Beyond Referrals: Enhancing Social Prescribing
Social prescribing has been praised as a bridge between health services and community life. But what happens when the bridge has no foundation?
Belong in Plymouth’s Core Team has been grappling with that very question. “If there’s no community group left,” said Network Connector Karen, “then there’s nowhere for link workers to send people!”
The team recognised that referrals alone can’t create connection. Without investment in the infrastructure of community groups—without warm, welcoming places and trusted people to greet you—social prescribing risks becoming a dead end.
These conversations echoed a broader concern: we can’t build a care economy without actually resourcing care. As one team member asked, “How do we move beyond the transactional? How do we support the relationships that make healing possible?”

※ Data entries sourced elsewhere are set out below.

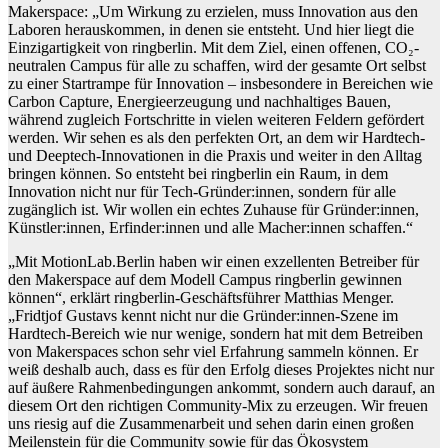
Makerspace: „Um Wirkung zu erzielen, muss Innovation aus den
Laboren herauskommen, in denen sie entsteht. Und hier liegt die
Einzigartigkeit von ringberlin. Mit dem Ziel, einen offenen, CO₂-
neutralen Campus für alle zu schaffen, wird der gesamte Ort selbst
zu einer Startrampe für Innovation – insbesondere in Bereichen wie
Carbon Capture, Energieerzeugung und nachhaltiges Bauen,
während zugleich Fortschritte in vielen weiteren Feldern gefördert
werden. Wir sehen es als den perfekten Ort, an dem wir Hardtech-
und Deeptech-Innovationen in die Praxis und weiter in den Alltag
bringen können. So entsteht bei ringberlin ein Raum, in dem
Innovation nicht nur für Tech-Gründer:innen, sondern für alle
zugänglich ist. Wir wollen ein echtes Zuhause für Gründer:innen,
Künstler:innen, Erfinder:innen und alle Macher:innen schaffen.“
„Mit MotionLab.Berlin haben wir einen exzellenten Betreiber für
den Makerspace auf dem Modell Campus ringberlin gewinnen
können“, erklärt ringberlin-Geschäftsführer Matthias Menger.
„Fridtjof Gustavs kennt nicht nur die Gründer:innen-Szene im
Hardtech-Bereich wie nur wenige, sondern hat mit dem Betreiben
von Makerspaces schon sehr viel Erfahrung sammeln können. Er
weiß deshalb auch, dass es für den Erfolg dieses Projektes nicht nur
auf äußere Rahmenbedingungen ankommt, sondern auch darauf, an
diesem Ort den richtigen Community-Mix zu erzeugen. Wir freuen
uns riesig auf die Zusammenarbeit und sehen darin einen großen
Meilenstein für die Community sowie für das Ökosystem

Belong in Plymouth’s approach has been to go deeper. That means listening to the community groups that have been doing this work for decades, and asking what they need—not just to survive, but to thrive.
It also means redesigning the system to recognise care as a shared responsibility, not a bolt-on. Whether it’s mental health, loneliness, or housing insecurity, the answers aren’t tucked inside a referral form—they’re woven through relationships.
The challenge ahead is clear: if we want social prescribing to work, we need to build the local ecosystems that hold it up. That starts by recognising that care, connection, and community are not side projects—they’re the main event.